Excerpt to read →
Strait separating the islands of Saint Kitts and Nevis

The Narrows is the strait that separates the Caribbean islands of Saint Kitts and Nevis. A Sea Bridge ferry traverses the Narrows regularly between Cades Bay, Nevis and Majors Bay at the southern end of St Kitts' Southeast Peninsula several times each day.

==Geography==
At its narrowest, the Narrows are 3 kilometres wide. A group of small stacks, the Cow and Calf Rocks, lie in the Narrows off the northwest of Nevis. A larger islet, Booby Island, sits close to the Narrows' eastern entrance.

== History ==
The Narrows have been the site of many shipwrecks, notable among them that of the MV Christena, an inter-island ferry which sank with the loss of 233 lives on 1 August 1970. Numerous ships were also wrecked in and near the Narrows during two hurricanes (Hurricane San Agustin and Hurricane San Ramón) in August and September 1772.

Extracted material →
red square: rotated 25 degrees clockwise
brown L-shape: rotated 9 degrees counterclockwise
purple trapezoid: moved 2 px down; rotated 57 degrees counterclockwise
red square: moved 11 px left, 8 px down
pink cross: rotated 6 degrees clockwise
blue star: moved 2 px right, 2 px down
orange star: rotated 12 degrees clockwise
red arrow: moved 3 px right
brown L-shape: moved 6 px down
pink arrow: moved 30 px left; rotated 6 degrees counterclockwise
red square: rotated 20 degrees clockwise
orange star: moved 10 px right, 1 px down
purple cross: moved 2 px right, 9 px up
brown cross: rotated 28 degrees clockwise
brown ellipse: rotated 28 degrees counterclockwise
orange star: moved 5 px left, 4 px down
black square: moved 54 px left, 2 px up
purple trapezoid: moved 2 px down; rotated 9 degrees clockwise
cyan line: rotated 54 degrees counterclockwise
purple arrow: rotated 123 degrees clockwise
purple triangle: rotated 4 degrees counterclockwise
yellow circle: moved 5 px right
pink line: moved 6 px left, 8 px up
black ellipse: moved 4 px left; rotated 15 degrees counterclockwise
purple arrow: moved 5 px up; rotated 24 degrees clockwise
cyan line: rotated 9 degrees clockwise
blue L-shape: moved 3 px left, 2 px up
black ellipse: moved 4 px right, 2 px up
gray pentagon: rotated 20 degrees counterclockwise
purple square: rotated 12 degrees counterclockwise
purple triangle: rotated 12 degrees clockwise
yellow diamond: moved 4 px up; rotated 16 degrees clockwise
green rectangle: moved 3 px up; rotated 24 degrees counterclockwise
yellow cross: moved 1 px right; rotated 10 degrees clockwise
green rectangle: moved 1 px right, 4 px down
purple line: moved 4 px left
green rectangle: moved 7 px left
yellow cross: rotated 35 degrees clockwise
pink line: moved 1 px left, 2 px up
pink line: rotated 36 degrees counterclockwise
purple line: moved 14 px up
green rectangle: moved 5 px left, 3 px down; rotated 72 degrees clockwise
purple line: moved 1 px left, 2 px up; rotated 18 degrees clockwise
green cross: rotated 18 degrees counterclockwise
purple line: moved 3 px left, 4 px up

Required actions →
1. Write out the passage about the Narrows from "The Narrows is" up to and including "and September 1772.".
2. Answer these questions using the passage about the Narrows.
(a) Between which two points does the Sea Bridge ferry cross?
(b) How wide is the strait at its narrowest?
(c) How many lives were lost when the MV Christena sank?
3. Continue the passage about the Narrows, beginning after its final sentence.

Written answers →
1.
The Narrows is the strait that separates the Caribbean islands of Saint Kitts and Nevis. A Sea Bridge ferry traverses the Narrows regularly between Cades Bay, Nevis and Majors Bay at the southern end of St Kitts' Southeast Peninsula several times each day.

==Geography==
At its narrowest, the Narrows are 3 kilometres wide. A group of small stacks, the Cow and Calf Rocks, lie in the Narrows off the northwest of Nevis. A larger islet, Booby Island, sits close to the Narrows' eastern entrance.

== History ==
The Narrows have been the site of many shipwrecks, notable among them that of the MV Christena, an inter-island ferry which sank with the loss of 233 lives on 1 August 1970. Numerous ships were also wrecked in and near the Narrows during two hurricanes (Hurricane San Agustin and Hurricane San Ramón) in August and September 1772.

2.
(a) Cades Bay, Nevis and Majors Bay, at the southern end of St Kitts' Southeast Peninsula
(b) 3 kilometers
(c) 233

3.
It was observed during the 1980s that fish stock and biodiversity in general in the Narrows were deteriorating. In 1986, the Island Resources Foundation developed a marine parks proposal for the Southeast Peninsula area of St. Kitts. In 1998, the St. Kitts Fisheries Management Unit developed a proposal for the preparation of a Management Plan for the development of Marine Protected Areas. In 2006, the Nevis Department of Fisheries developed a proposal for management of the Narrows. As of 2019, a new enhanced management proposal of The Narrows Marine Managed Area (NMMA) in St. Kitts and Nevis was being developed.

==Swimming==
The strait is a popular long-distance ocean swim. An annual 4.1 km competitive swim between Oualie Beach, Nevis, and Cockleshell Bay, St Kitts has been held regularly since 2002. The 2025 event attracted over 400 entrants.